The State was unable to accept the guilty plea of the man accused of attempting to rob a bank at the Menlyn Maine shopping centre in Pretoria on Tuesday because he faces a terrorism charge.
Ekhardt Albertus Mostert, also known as Mossie Mostert, made his first appearance in the Pretoria Magistrate’s Court on Thursday morning.
Mostert, 50, told the court he would be representing himself and that he wanted to plead guilty to the charges.
But prosecutor Kagisho Rancho told the court that a guilty plea could not be entered on Thursday because the accused faces a terrorism charge, which means that the deputy public prosecutor would have to issue a certificate first.
Rancho added that they also had to consider whether the plea should be dealt with the regional or high court.

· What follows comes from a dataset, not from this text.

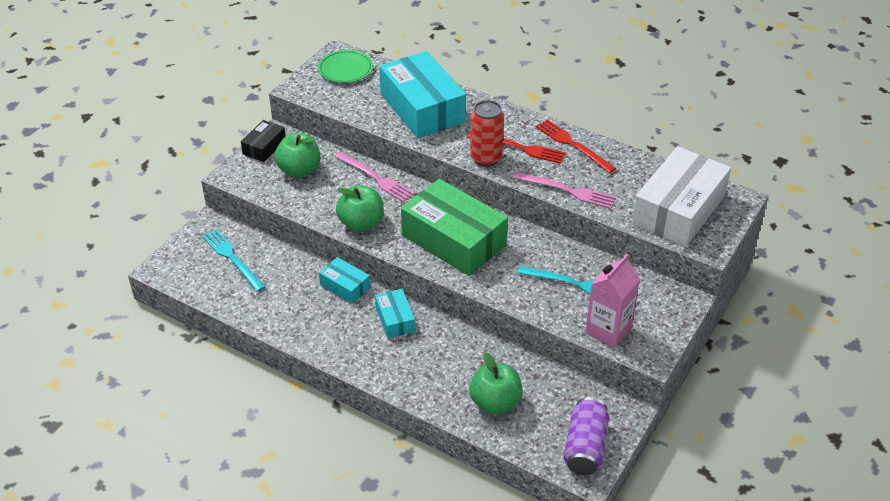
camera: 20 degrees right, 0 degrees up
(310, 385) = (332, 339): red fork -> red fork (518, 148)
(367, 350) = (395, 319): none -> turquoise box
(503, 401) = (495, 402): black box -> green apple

The matter was postponed so that the State can obtain Mostert’s criminal profile.
According to the charge sheet, Mostert faces charges of attempted robbery with aggravating circumstances, terrorism and contravening the Protection of Constitutional Democracy against Terrorism and Related Activities Act.
Mostert, who is a former investigator of the now-defunct Scorpions, was arrested at the Menlyn Maine shopping centre after he allegedly tried to rob an Absa bank.
According to the police, he was believed to have entered an Absa bank at around 11.15am and walked straight to a bank teller, handing over a note.
He had disguised himself by wearing a wig and entered the bank with a device in his possession, which he later claimed was a bomb.
Police spokesperson Captain Colette Weilbach said the note stated that he had a bomb and that he wanted an undisclosed amount of money. The bank teller then pressed the silent alarm.
“Security immediately reacted and evacuated the whole shopping centre. The police responded and arrested the man inside the bank. A firearm was confiscated,” Weilbach said.
The police’s bomb squad and K9 units were called to the scene to inspect the device.
Sniffer dogs initially reacted positively to the device, but the bomb disposal unit found that it was not a bomb but that the man had sprinkled gunpowder on the device to make it appear authentic.
The charge sheet alleges that the device was a plastic box which had a flickering light.
News24 previously revealed that two sources, former colleagues of Mostert, said he had allegedly been suffering financially.
Since leaving the Directorate of Special Operations (Scorpions) and the police, Mostert worked as a private investigator at a company called Mostert Security Solutions.
The matter was postponed to September 26.